Picture yourself in a large, well-lit room. The room is unfamiliar to you but you can see an exit on the far wall. There are couches, chairs, rugs, and lamps. There is even some art on the walls. Suddenly, the lights go out. How do you get to the exit? This is where esport athletes find themselves currently. They are in a dark room that they have never seen before, and they are trying to navigate their way through as best they can. Truth be told, nobody’s ever really been in this room before and knows the exact layout. This is the uncharted space in which esports currently operate.
Just this week, esport athlete and streamer ‘Tfue’ filed a lawsuit against esport organization FaZe Clan alleging that the contract he signed with them last year is ‘oppressive, onerous, and one-sided’. This may very well be a defining moment for esports as this highly unregulated industry experiences its first major labour pushback. The uncharted space is becoming a little more familiar, at least for esports contract law.
In light of this landmark event, this blog will highlight a few other contractual uncharted areas that are coming to light in esports contracts.
Independent Contractors vs. Employees
Once there is a contractual agreement, it is important for the athlete to know what type of relationship they have with their employer. In the esport ecosystem, an athlete can be categorized either as an independent contractor or an employee. The distinction between these two is important because of the way the law treats each type of ‘worker’.

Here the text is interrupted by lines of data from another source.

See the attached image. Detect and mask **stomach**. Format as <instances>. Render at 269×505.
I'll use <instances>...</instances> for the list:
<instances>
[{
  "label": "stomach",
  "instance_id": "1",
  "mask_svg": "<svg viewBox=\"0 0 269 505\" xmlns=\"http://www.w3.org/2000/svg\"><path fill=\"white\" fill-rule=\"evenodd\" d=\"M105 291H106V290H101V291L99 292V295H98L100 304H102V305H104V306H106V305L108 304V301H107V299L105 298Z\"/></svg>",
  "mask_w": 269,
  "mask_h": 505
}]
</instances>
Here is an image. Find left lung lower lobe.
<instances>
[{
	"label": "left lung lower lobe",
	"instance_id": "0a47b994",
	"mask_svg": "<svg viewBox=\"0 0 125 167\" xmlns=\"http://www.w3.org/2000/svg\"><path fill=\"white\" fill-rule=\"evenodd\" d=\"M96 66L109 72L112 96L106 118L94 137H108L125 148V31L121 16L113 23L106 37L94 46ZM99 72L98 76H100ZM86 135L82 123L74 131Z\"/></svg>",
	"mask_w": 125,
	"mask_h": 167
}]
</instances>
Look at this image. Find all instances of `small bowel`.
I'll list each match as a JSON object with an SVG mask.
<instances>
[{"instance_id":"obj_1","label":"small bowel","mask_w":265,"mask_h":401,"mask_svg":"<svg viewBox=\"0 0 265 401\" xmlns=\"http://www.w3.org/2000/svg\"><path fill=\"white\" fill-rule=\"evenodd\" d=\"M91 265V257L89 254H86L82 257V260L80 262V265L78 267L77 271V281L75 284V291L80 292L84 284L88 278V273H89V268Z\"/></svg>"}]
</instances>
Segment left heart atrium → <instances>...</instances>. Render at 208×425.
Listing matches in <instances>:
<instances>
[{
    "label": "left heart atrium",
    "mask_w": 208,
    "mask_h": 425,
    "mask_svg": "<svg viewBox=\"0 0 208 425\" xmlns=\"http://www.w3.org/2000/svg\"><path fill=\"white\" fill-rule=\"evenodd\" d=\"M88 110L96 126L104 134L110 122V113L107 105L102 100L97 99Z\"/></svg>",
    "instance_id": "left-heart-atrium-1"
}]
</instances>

For esports athletes, being classified as an independent contractor often means they are not afforded the same workers’ rights as employees. For example, In Ontario, Canada (where I am from), independent contractors are not protected under the Employment Standards Act. This means they are not legally entitled to things like minimum wage, overtime pay, and public holidays.
Determining whether an individual is an employee or an independent contractor is a tricky business. Every jurisdiction makes this determination in its own way. In Ontario, for example, a number of situational factors are considered, including whether the individual supplies their own tools or whether the business does, who determines the amount of pay for the work, and how and where the work is completed. Importantly, it is not relevant whether the words “independent contractor” were included in the terms of the contract.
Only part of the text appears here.